The bug bounty offered by the company starts on May 1 and will offer security researchers that are independent as much as $10,000 for finding different flaws in its computer security system that could lead to dangerous exposure of personal data about the passengers and the drivers of the company.
Uber is not the first company that has launched such a bounty, and has partnered with HackerOne an independent company, which specializes in the coordinating of bug bounties, but this Uber’s release of the treasure map might mark a new transparency level for the business.
Collin Greene, an Uber security engineering manager said the company was saying that here are the different areas of the website, the app for mobile use and how they function as well as the technologies that are underneath them.
Greene was previously at Facebook overseeing a similar type of program for the social network giant.
Uber’s map provides specific details of the software of the company, points to types of data that could be exposed inadvertently and suggest what flaw types are most apt to be discovered.
Uber previously has guarded all information about its system code.

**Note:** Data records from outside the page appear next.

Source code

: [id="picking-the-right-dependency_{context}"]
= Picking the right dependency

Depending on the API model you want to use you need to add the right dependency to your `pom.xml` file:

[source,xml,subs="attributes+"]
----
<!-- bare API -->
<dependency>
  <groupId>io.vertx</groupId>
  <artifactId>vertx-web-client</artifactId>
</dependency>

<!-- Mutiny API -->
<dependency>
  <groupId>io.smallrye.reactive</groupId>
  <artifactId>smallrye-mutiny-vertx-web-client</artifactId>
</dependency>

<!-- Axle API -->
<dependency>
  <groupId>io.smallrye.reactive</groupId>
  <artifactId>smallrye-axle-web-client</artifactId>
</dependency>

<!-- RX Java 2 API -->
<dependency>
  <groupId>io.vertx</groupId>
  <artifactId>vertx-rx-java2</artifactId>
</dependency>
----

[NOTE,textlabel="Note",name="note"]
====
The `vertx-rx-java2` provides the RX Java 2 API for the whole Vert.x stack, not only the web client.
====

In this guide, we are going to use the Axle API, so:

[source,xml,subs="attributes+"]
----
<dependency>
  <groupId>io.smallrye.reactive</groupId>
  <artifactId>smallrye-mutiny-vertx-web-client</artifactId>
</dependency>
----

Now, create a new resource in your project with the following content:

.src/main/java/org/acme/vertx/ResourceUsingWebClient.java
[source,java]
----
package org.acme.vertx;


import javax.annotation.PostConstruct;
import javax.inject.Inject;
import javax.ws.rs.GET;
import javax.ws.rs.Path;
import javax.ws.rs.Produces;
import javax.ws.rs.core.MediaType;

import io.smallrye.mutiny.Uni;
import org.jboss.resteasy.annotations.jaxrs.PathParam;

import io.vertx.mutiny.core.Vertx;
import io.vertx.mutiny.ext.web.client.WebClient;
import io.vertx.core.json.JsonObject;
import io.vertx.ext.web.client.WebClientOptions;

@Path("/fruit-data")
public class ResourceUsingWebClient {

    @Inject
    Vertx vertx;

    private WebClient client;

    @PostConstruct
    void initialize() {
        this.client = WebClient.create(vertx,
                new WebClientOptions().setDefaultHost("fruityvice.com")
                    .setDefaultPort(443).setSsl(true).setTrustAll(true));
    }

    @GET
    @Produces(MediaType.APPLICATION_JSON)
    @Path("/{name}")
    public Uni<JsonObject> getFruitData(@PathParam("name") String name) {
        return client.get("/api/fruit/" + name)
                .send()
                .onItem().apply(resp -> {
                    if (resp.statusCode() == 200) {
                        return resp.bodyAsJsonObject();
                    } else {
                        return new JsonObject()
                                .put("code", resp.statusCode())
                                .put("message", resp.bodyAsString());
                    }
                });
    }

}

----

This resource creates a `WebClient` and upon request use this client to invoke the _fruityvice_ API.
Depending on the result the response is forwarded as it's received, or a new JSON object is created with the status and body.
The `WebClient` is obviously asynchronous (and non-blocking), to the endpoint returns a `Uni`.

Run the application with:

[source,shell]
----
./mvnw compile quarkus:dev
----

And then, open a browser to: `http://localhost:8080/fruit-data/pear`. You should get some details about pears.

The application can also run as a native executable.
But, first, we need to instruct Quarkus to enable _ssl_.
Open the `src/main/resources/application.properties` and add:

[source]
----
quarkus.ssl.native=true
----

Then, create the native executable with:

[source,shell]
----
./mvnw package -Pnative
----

Researchers at Northeastern University recently described its algorithm that makes its surge pricing work as being a “black box.”
However, its new bounty, which is an effort launched previously by large tech companies like Microsoft and Apple, sometimes in contests that were private, also points to Uber’s shift in how the independent security researchers are being perceived.
They are now being considered as possible assets for their skills and knowledge rather than a shadowy agent or possible criminal.